Logs, wood chips, brush clippings and grasses all serve as woody biomass—renewable fuels suitable for producing heat and power. In the not so distant past, burning wood logs in a fireplace or wood stove was our only option for heating our homes.
From 19th Century Fireplaces to Institutional Boilers
Today, these old-fashioned fireplaces are more for ambiance than heating because they allow cold air inside and pollute the air. Modern designs of wood stoves (for burning logs) and pellet stoves (for burning compressed biomass pellets) produce less air pollution and are more energy efficient than traditional fireplaces.
On a larger scale, woody biomass can operate boilers that heat schools, offices, institutions and manufacturing facilities. The largest wood-powered facilities typically produce both heat and electricity at the same time. Such thermal and electric power “cogeneration” systems are actually the most energy efficient.
Like any power source, woody biomass has its benefits and challenges.
Pros of Wood Burning Systems
- The net fuel cost is cheaper than heating oil, natural gas, and coal.
- Woody biomass can be grown and purchased locally and promotes local economies.
- Fuel (in the form of logs, wood chips, brush clippings, grasses, and lumber yard waste) is widely available, renewable, and sustainable.
- Fuel prices are relatively stable.
- Pellet stoves, which burn pellets made of compressed woody biomass, are relatively non-polluting and approved by the EPA.
- The EPA has a certification program for wood stoves. Of the approved styles, catalytic wood stoves burn more cleanly (emitting no more than 4.1 grams of particulate per hour).
- With proper engineering, wood burning systems emit fewer pollutants into the air than coal and oil.
- Large, automated commercial-grade systems are designed to burn more cleanly and efficiently than small wood stoves.
- Over its lifecycle, biomass is carbon-neutral.
- Using forest wastes improves forest health.
Cons of Wood Burning Systems
- When wood burns it releases hazardous gasses (e.g., nitrogen oxide and carbon monoxide) and soot (also known as particulate matter). Therefore wood energy appliances and facilities must be properly designed and receive permits that meet air quality regulations and standards.
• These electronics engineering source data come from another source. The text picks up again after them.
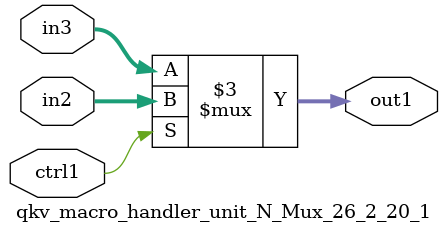
<source format=v>

`timescale 1ps / 1ps


module qkv_macro_handler_unit_N_Mux_26_2_20_1( in3, in2, ctrl1, out1 );

    input [25:0] in3;
    input [25:0] in2;
    input ctrl1;
    output [25:0] out1;
    reg [25:0] out1;

    
    // rtl_process:qkv_macro_handler_unit_N_Mux_26_2_20_1/qkv_macro_handler_unit_N_Mux_26_2_20_1_thread_1
    always @*
      begin : qkv_macro_handler_unit_N_Mux_26_2_20_1_thread_1
        case (ctrl1) 
          1'b1: 
            begin
              out1 = in2;
            end
          default: 
            begin
              out1 = in3;
            end
        endcase
      end

endmodule



</source>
- The upfront, capital cost of building a sizeable wood energy facility can be high and it can take years to realize any savings.
- Constant use requires a continuous supply of wood chips or other biomass.
- Wood systems require more space to store bulky fuel.
- Compared with conventional boiler systems, wood systems require a larger boiler to handle the fuel.
- Waste ash that remains after burning needs proper, safe disposal.
- Automated wood chip conveyor systems and fuel-handling equipment must be monitored closely to prevent jams and system shutdowns.
- Wood chip fuel varies by size, moisture content, and energy content. Standard un-dried, or “green,” fuel contains 30-55% water, which slows combustion.
- Equipment to dry wood chips and improve efficiency is very expensive. (Note: dry wood is highly flammable and requires a sophisticated boiler system.)
- Most pellet stoves require some electricity to operate.